The vhd file is just a FAT32 filesystem!

Any tool that handles FAT images should work. I wrote https://github.com/lb3361/dosfs to teach myself how to use the FatFS library. In fact, after imaging a SD card with sd.vhd, you can just pop the card into a SD card reader and start changing things. The only problem is that the filesystem is limited to 64MB, which is the smallest one I can do with FAT32.

In fact I have fixed CardBoot.gcl in the ROM. You should now be able to take any FAT32 formatted SD card, copy SYSTEM.GT1 into the root directory (last version attached). Cards between 2GB and 32GB come FAT32 formatted. Those about 32GB come with exFAT but can be reformatted in FAT32.
Attachments
system.gt1
(23.19 KiB) Downloaded 219 times
lb3361
Posts: 360
Joined: 17 Feb 2021, 23:07

Re: Gigatron OS - Some progress and a (solved) hardware mystery.

Post by lb3361 »

at67 wrote: 21 Oct 2021, 18:06 Congratulations, mystery solved and makes perfect sense.
This thread was very useful in fact, with lots of good advice and good insights.

Anyway, we now have a reliable way to browse a FAT32 formatted card on SPI0 and to execute any gt1 it contains. This is comparable to the Pluggy reloaded browser, but without the Pluggy. In theory, the SPI interface can load 30KB/second (one byte per usable scan line) which can be 8 times more than the Loader (one bit per scanline). In practice, it seems hard to go past 8KB/second.

I spent some time yesterday chasing useless divisions or remainders in FatFS to it speed up a little bit. Listing long directories takes time because one needs to parse the long file name records (never been a fan of 8+3 names). On the other hand, the Loader benefits from substantial native support and from the help of the AVR chip to navigate the filesystem. In fact, Pluggy is faster than the Gigatron :-).
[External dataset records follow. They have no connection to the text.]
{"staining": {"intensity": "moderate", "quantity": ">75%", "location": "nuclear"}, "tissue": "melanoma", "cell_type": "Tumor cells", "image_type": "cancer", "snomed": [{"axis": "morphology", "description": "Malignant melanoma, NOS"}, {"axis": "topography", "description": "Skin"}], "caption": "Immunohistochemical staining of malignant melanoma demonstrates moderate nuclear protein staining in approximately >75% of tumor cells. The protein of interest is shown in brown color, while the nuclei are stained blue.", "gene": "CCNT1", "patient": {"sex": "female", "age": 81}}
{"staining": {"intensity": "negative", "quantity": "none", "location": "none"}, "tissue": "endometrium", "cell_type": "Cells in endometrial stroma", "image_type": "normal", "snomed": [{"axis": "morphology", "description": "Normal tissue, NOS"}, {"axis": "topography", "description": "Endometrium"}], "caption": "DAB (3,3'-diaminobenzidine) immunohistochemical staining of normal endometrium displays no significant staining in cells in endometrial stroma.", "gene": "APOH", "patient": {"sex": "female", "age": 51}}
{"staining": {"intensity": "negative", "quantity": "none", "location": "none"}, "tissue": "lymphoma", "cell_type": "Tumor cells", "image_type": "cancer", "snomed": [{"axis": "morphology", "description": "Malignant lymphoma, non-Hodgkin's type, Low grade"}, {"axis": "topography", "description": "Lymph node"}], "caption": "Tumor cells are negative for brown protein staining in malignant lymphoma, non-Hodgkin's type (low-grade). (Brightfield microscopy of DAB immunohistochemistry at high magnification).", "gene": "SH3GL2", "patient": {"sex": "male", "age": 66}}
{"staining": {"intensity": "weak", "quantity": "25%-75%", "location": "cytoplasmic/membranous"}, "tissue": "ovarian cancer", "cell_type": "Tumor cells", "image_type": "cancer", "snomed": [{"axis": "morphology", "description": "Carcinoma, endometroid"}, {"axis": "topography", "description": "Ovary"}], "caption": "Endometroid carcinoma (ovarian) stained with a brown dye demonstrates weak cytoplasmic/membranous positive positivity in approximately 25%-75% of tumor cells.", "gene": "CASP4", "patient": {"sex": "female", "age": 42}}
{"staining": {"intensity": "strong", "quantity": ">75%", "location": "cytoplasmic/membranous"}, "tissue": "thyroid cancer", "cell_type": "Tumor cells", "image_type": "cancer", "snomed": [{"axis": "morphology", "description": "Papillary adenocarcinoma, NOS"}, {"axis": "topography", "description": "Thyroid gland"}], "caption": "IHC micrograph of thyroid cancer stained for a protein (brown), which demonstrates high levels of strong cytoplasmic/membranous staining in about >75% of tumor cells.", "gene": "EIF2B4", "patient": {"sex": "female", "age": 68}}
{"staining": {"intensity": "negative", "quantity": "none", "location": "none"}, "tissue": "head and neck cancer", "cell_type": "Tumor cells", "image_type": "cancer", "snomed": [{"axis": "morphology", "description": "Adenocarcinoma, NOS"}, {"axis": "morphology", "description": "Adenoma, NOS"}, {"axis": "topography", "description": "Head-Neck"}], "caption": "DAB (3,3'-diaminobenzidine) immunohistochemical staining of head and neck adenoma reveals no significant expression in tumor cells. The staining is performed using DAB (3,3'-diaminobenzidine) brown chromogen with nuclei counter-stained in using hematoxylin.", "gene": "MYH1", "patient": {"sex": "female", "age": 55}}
Feels like cheating ;-)


Example: Running at67's Invaders...
Screenshot from 2021-10-23 14-05-54.png
Screenshot from 2021-10-23 14-05-54.png (7.03 KiB) Viewed 6331 times
Screenshot from 2021-10-23 14-06-25.png
Screenshot from 2021-10-23 14-06-25.png (6.93 KiB) Viewed 6331 times
Screenshot from 2021-10-23 14-06-40.png
Screenshot from 2021-10-23 14-06-40.png (8.73 KiB) Viewed 6331 times
klf
Posts: 17
Joined: 10 Jan 2019, 22:48

Re: Gigatron OS - Some progress and a (solved) hardware mystery.

Post by klf »

Did I understand correctly -- your Gigatron OS does not use the zeropage switching, so that it also works with the classic expansion board?